Optimal modes of atmospheric and oceanic motions under linear approximation have been applied to the investigations of predictability, sensitivity and stability. For example, linear singular vector has been applied not only in the estimation of prediction uncertainties, which is one of the central problems in predictability of weather and climate, but also in ensemble forecast and adaptive observation; it has also been used to identify the unstable modes for large-scale meteorology and oceanography, and even for a coupled system. In particular, linear singular vector has been used to study the singular modes for mesoscale meteorology.
In recent years, there have been considerable efforts to generalize linear optimal modes into nonlinear category, such as nonlinear singular vectors, nonlinear Lyapunov vector, and conditional nonlinear optimal perturbations. And remarkable applications have also been found in predictability, sensitivity and stability studies by demonstrating the importance of nonlinear processes in the problems studied. Identification of nonlinear optimal modes has also been made for large scale meteorology, mesoscale meteorology, oceanography, and coupled system.

Saved data entries:
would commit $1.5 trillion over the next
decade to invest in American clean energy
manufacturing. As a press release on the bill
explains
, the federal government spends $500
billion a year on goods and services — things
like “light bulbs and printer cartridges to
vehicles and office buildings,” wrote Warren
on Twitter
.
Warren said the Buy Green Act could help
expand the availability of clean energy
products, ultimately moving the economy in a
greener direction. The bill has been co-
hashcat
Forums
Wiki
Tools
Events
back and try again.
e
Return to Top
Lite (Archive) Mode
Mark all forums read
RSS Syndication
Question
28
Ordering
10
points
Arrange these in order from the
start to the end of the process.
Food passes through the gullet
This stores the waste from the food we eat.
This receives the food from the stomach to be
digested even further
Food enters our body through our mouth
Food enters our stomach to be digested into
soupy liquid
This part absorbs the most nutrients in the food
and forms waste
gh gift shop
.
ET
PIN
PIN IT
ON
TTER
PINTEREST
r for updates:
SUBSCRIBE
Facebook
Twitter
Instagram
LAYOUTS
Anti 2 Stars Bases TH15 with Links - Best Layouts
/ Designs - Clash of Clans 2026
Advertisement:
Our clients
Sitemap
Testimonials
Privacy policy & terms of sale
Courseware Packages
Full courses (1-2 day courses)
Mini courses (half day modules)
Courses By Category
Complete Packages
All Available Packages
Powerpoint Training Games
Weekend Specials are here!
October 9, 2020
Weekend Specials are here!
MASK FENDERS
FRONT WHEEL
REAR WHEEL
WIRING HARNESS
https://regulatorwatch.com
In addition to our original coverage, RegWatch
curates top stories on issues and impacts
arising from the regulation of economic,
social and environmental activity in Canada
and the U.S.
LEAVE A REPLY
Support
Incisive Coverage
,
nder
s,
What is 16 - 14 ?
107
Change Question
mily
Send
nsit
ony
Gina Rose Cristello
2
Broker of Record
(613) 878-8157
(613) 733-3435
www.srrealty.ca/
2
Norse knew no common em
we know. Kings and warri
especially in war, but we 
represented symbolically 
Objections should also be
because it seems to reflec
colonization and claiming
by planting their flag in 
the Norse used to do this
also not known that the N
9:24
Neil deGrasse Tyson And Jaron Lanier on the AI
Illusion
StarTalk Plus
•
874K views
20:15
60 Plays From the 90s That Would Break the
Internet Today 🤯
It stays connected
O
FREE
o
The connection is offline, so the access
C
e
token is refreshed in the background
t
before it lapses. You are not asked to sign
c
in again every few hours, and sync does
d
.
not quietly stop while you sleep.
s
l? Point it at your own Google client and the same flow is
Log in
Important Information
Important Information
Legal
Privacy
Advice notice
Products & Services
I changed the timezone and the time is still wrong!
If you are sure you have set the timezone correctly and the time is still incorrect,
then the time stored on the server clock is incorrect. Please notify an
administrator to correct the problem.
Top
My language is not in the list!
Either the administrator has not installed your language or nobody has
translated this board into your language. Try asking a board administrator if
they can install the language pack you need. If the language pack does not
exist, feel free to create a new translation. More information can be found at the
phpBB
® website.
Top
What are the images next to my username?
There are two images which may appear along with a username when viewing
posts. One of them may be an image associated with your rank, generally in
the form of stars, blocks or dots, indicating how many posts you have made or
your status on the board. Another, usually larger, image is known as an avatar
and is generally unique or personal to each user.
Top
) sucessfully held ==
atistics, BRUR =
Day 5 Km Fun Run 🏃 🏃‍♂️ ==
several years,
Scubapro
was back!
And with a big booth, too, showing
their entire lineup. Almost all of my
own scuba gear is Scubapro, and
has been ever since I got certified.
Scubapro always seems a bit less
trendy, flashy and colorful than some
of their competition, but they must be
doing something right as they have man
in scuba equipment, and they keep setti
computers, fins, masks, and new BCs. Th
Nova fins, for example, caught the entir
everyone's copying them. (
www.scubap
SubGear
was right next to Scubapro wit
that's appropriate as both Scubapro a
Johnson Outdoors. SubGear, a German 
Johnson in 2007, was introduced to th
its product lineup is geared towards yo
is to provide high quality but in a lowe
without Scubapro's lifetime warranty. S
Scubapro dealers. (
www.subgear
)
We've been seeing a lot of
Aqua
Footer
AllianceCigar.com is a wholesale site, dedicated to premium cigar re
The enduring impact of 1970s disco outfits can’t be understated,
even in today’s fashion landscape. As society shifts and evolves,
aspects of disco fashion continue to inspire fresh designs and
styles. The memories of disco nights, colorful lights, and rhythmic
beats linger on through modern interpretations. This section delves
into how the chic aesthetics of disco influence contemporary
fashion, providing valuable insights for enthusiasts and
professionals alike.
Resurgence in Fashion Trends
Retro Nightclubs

Exercise instructions >>
1. Transcribe part of the passage on optimal modes, beginning at the words "Optimal modes of" and stopping after "for mesoscale meteorology.".
2. According to the passage on optimal modes, what three nonlinear generalizations of linear optimal modes have been developed?

Answers provided >>
1.
Optimal modes of atmospheric and oceanic motions under linear approximation have been applied to the investigations of predictability, sensitivity and stability. For example, linear singular vector has been applied not only in the estimation of prediction uncertainties, which is one of the central problems in predictability of weather and climate, but also in ensemble forecast and adaptive observation; it has also been used to identify the unstable modes for large-scale meteorology and oceanography, and even for a coupled system. In particular, linear singular vector has been used to study the singular modes for mesoscale meteorology.

2. Nonlinear singular vectors, nonlinear Lyapunov vector, and conditional nonlinear optimal perturbations.